Tendo a humildade de admitir que eu não era competente para fazer várias coisas. Contratei pessoas muito legais para me ajudar. Várias vezes investi dinheiro em salários que eu não podia pagar para trazer pessoas experientes para me ajudar a fazer a coisa acontecer.
Tenho uma tristeza muito grande com a moda brasileira, porque na moda brasileira faltam humildade e consciência de gestão de negócios. E, quando você tem talento para fazer uma coisa, não tem talento para outras coisas. Então, você tem de admitir, botar o rabinho entre as pernas e falar: “Vou contratar pessoas bacanas para me ajudarem a fazer isso”.
Quais foram as dificuldades que você enfrentou no início?
No começo, a dificuldade maior sempre é financeira. Você ser humilhado pelo banco, o cara olhar para você e falar: “Você é um lixo, não vou te emprestar dinheiro nenhum". Ou você ter de ir para agiota. É muito difícil. Você não tem dinheiro de família, não tem dinheiro de pai, mas você tem de se virar, e a coisa tem que acontecer. Ponto.
Não tive domingos [livres] nos primeiros dez anos. Fazer o quê? Sempre fui muito trabalhador, muito mão na massa. Eu fechava e abria a Galeria Ouro Fino. Um dia, peguei um alicate e arrombei a Galeria Ouro Fino porque eles não queriam abrir no sábado. Eu falei: "se vocês não querem trabalhar, eu quero".
Quando você trouxe essa quantidade maior de óculos dos Estados Unidos, você já trouxe como importador? Porque muita gente que traz uma coisinha só para ganhar um dinheiro extra não está pensando em ter um negócio...

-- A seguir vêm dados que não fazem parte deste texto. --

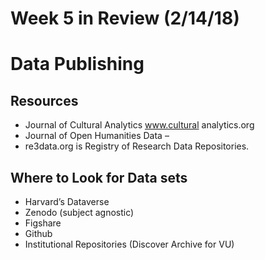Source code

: # Week 5 in Review  (2/14/18)

# Data Publishing  

## Resources

* Journal of Cultural Analytics	www.cultural analytics.org
* Journal of Open Humanities Data – 
* re3data.org is Registry of Research Data Repositories. 

## Where to Look for Data sets
	
  * Harvard’s Dataverse
  * Zenodo (subject agnostic)
  * Figshare
  * Github
  * Institutional Repositories (Discover Archive for VU)
	
 
  

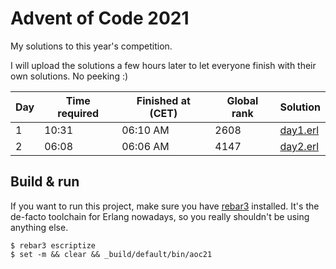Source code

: Advent of Code 2021
=====

My solutions to this year's competition.

I will upload the solutions a few hours later to let everyone finish with their own solutions.
No peeking :)

| Day | Time required | Finished at (CET) | Global rank | Solution                 |
| --- | ------------- | ----------------- | ----------- | ------------------------ |
| 1   | 10:31         | 06:10 AM          | 2608        | [day1.erl](src/day1.erl) |
| 2   | 06:08         | 06:06 AM          | 4147        | [day2.erl](src/day2.erl) |

Build & run
-----

If you want to run this project, make sure you have [rebar3](http://www.rebar3.org/) installed.
It's the de-facto toolchain for Erlang nowadays, so you really shouldn't be using anything else.


    $ rebar3 escriptize
    $ set -m && clear && _build/default/bin/aoc21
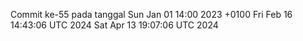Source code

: Commit ke-55 pada tanggal Sun Jan 01 14:00 2023 +0100
Fri Feb 16 14:43:06 UTC 2024
Sat Apr 13 19:07:06 UTC 2024
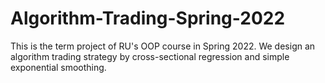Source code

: # Algorithm-Trading-Spring-2022
This is the term project of RU's OOP course in Spring 2022. We design an algorithm trading strategy by cross-sectional regression and simple exponential smoothing.
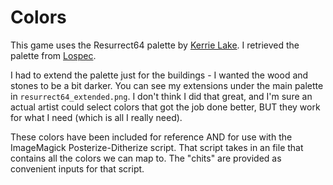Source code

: # Colors

This game uses the Resurrect64 palette by
[Kerrie Lake](https://kerrielakeportfolio.wordpress.com/).
I retrieved the palette from
[Lospec](https://lospec.com/palette-list/resurrect-64).

I had to extend the palette just for the buildings - I wanted the wood and
stones to be a bit darker. You can see my extensions under the main palette in
`resurrect64_extended.png`. I don't think I did that great, and I'm sure an
actual artist could select colors that got the job done better, BUT they work
for what I need (which is all I really need).

These colors have been included for reference AND for use with the ImageMagick
Posterize-Ditherize script. That script takes in an file that contains all the
colors we can map to. The "chits" are provided as convenient inputs for that
script.
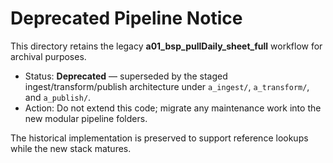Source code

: # Deprecated Pipeline Notice

This directory retains the legacy **a01_bsp_pullDaily_sheet_full** workflow for archival purposes.

- Status: **Deprecated** — superseded by the staged ingest/transform/publish architecture under `a_ingest/`, `a_transform/`, and `a_publish/`.
- Action: Do not extend this code; migrate any maintenance work into the new modular pipeline folders.

The historical implementation is preserved to support reference lookups while the new stack matures.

No começo, era tudo por baixo dos panos. Era, como se chama, comerciante de fronteiras... Depois, obviamente, quando eu recebi meu primeiro pedido, recebi uma grana. Aí constituí uma empresa. Mas no começo foi meio na raça.
Você tem um momento na sua vida que você escolhe se você quer deixar as coisas bonitinho, endireitar. Entendeu? A vida lhe dá essa escolha. E você fala assim: "Agora você já tem estrutura e um dinheirinho para se oficializar, abrir uma empresa, um CNPJ, uma importadora, tudo bonitinho. E eu graças a Deus escolhi isso.
Volto a repetir: vai chegar uma hora em que você terá essa oportunidade, essa opção de endireitar, arrumar. Muitos não fazem isso. E aí continuam mole, mole, mole e não endireitam. Porque endireitar significa pagar muito imposto e diminuir a sua margem de forma assustadora.